= Goals =
1. In the blog post "Responses to Random Comments from Others," how many pages long is the newspaper?
2. Extend the blog post "Responses to Random Comments from Others" past its final line.

Tag Archives: stupidity

Responses to Random Comments from Others

Let the inner monologue begin.

  1. Hey, did you see that article in the newspaper about that transgendered couple? Yes. I subscribe to the newspaper. It’s easy to read, too, because it’s only 12 pages long.
  2. Hey, do you know the transsexual couple in the paper today? Yes. I’ve met them, mostly by chance. It’s a small town. I’ve met the mayor more times than them.
  3. Oh my God, was that you in the paper today about being trans? Only if I’ve been blasted with a reverse-aging gun, and shifted my entire skull structure. I hope someone lets me in on it if that’s what happened. Do you have a mirror I could borrow?

= Recorded information =
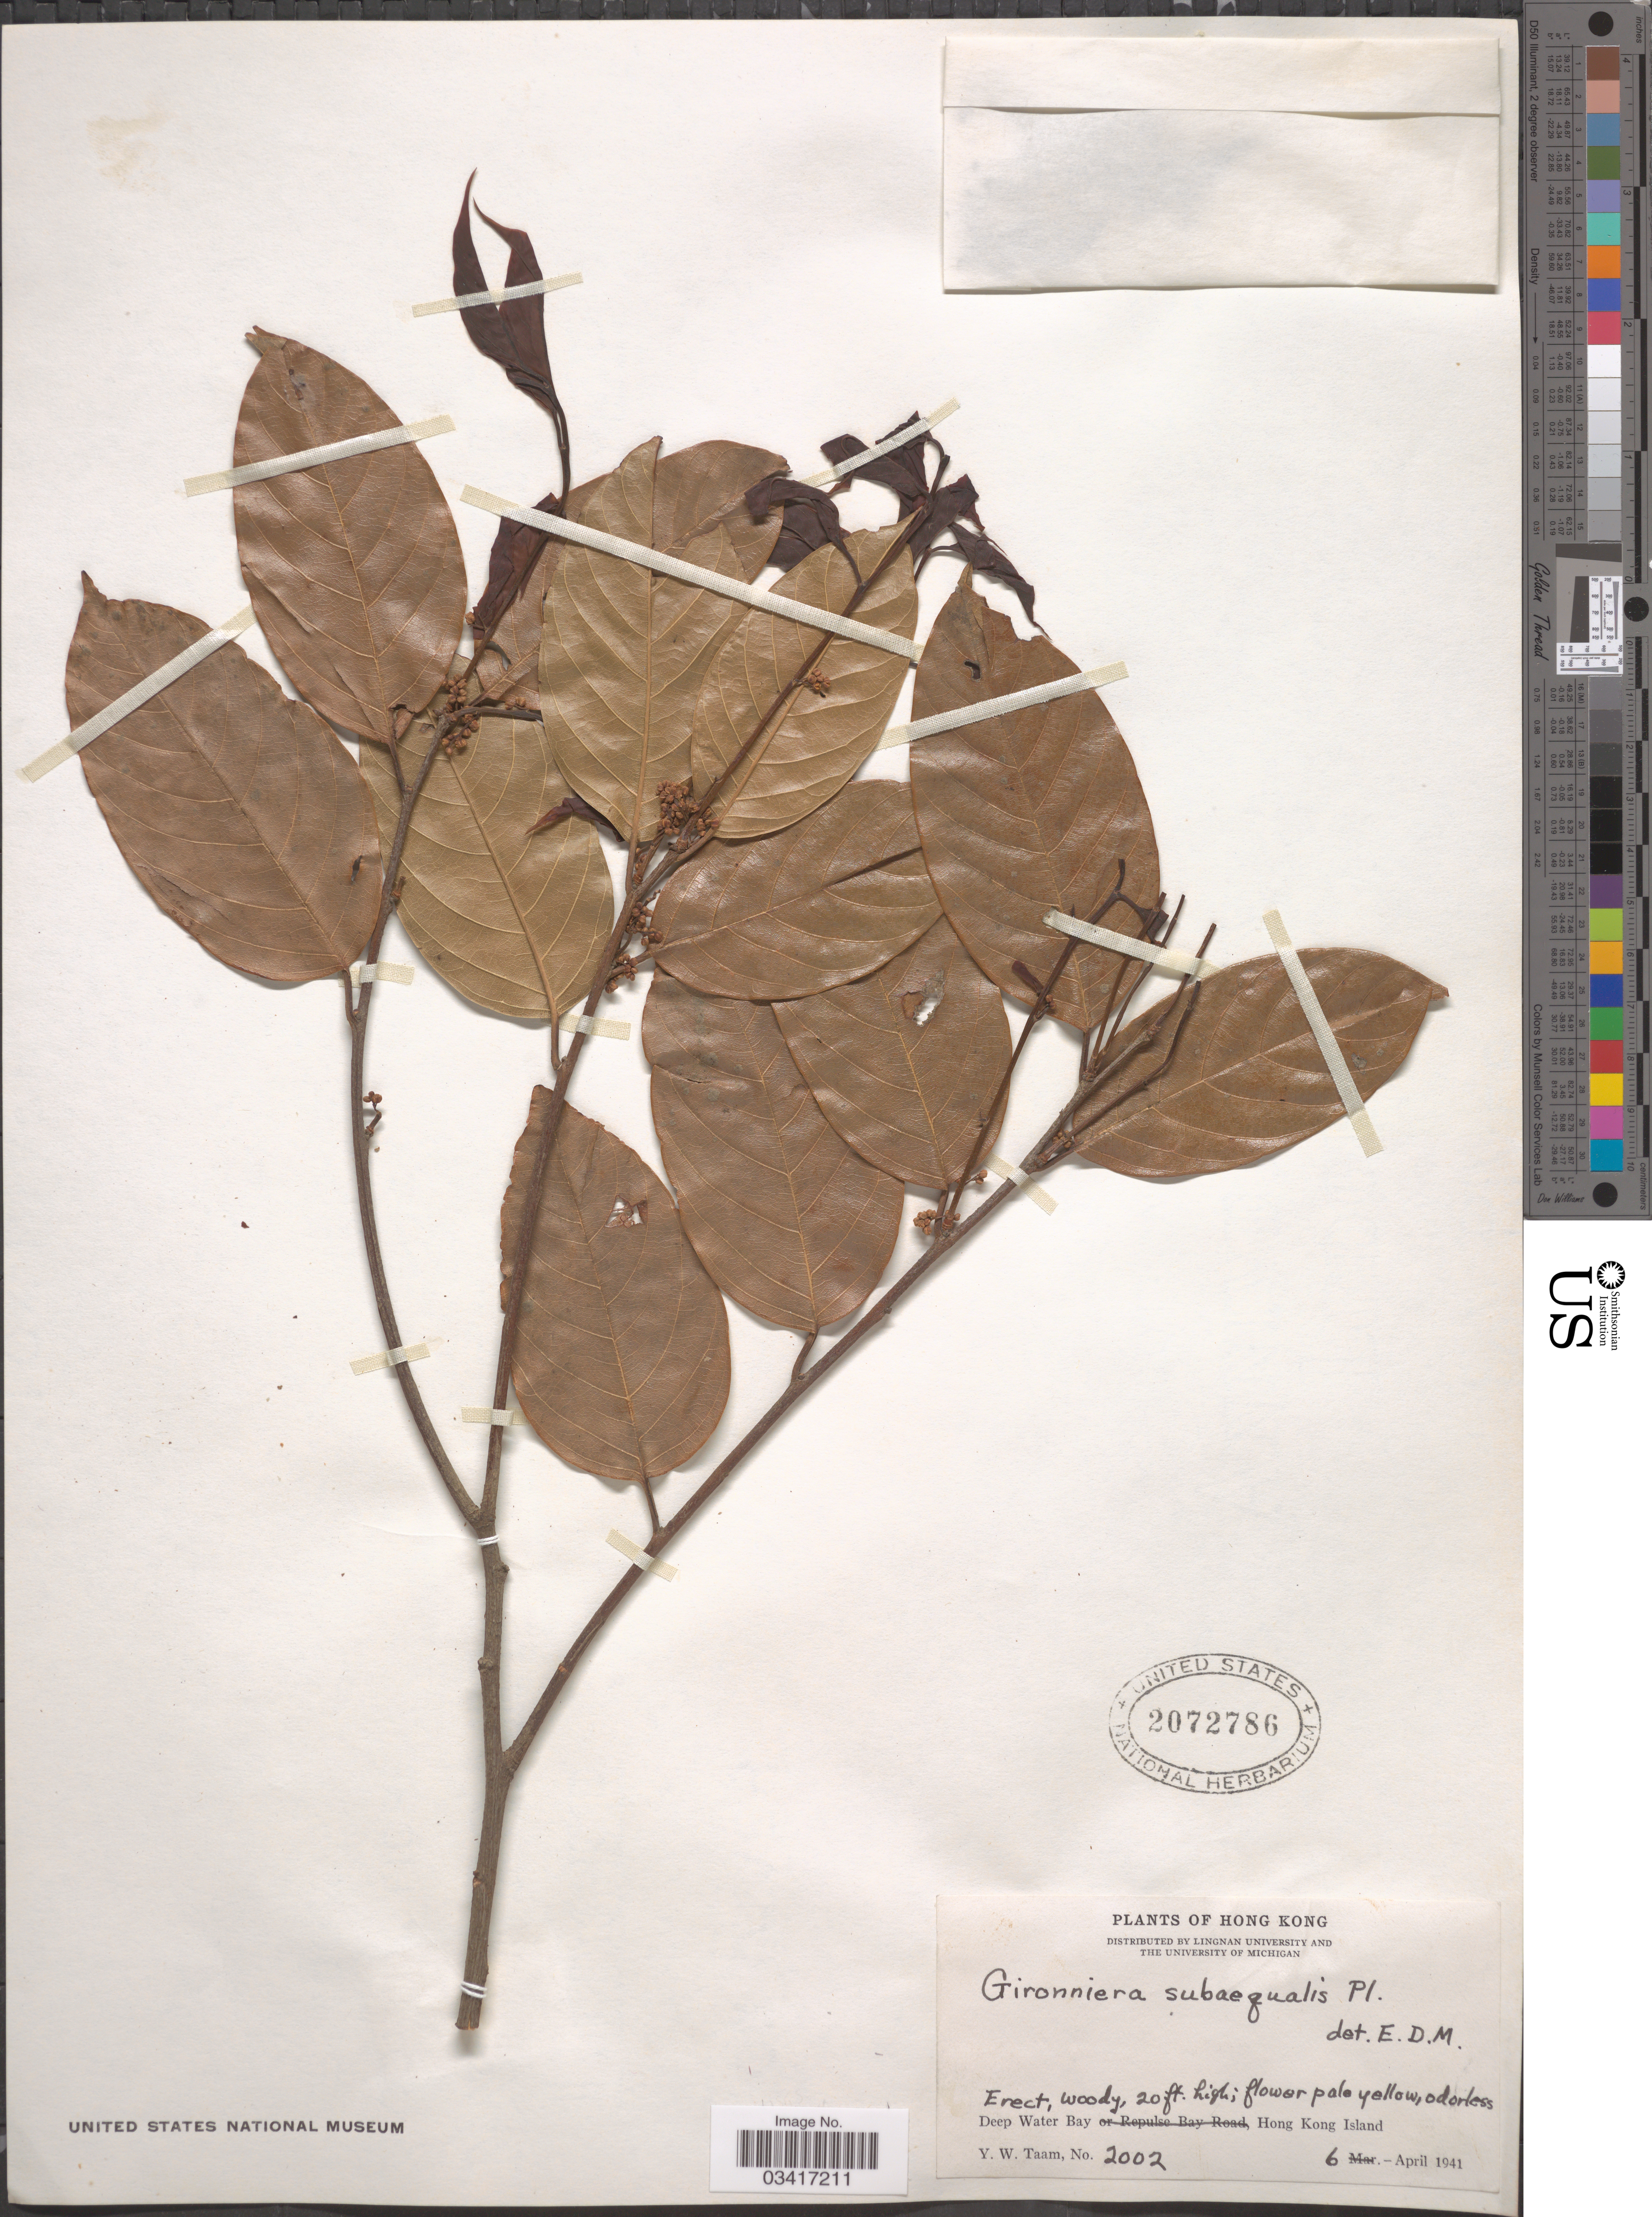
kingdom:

= Results =
1. 12 pages.

2.
  4. Hey, there’s a high school student/college student/totally grown adult who is starting to transition. Could you talk to them? I mean, I haven’t talked to them yet to find out if they’d like you to do that, but you know, could you do that? Of course I’ll talk to them. It’s a small town and starting transition is way beyond difficult. But they get to have the last say in whether they sit down with some middle aged guy from New Jersey. I really hope that’s clear. And for the record, I am not the spokesperson for Transgender America. That would be Chaz Bono.
  5. I’m a great ally, but I’m not really out about being an ally. So please don’t go telling people I think it’s okay to be trans, all right? By definition, that makes you NOT an ally. Go home, fake ally, you’re drunk.
  6. That’s a nice idea and all, but you know this isn’t DC, right? You’re right–let’s not have any expectations for people in Walla Walla, that we can support each other, pass things like anti-discrimination regulations, and help LGBT people in crisis. Let’s leave liveability to people in big cities. But when we do that, Dan Savage wins. We can’t let Dan Savage win!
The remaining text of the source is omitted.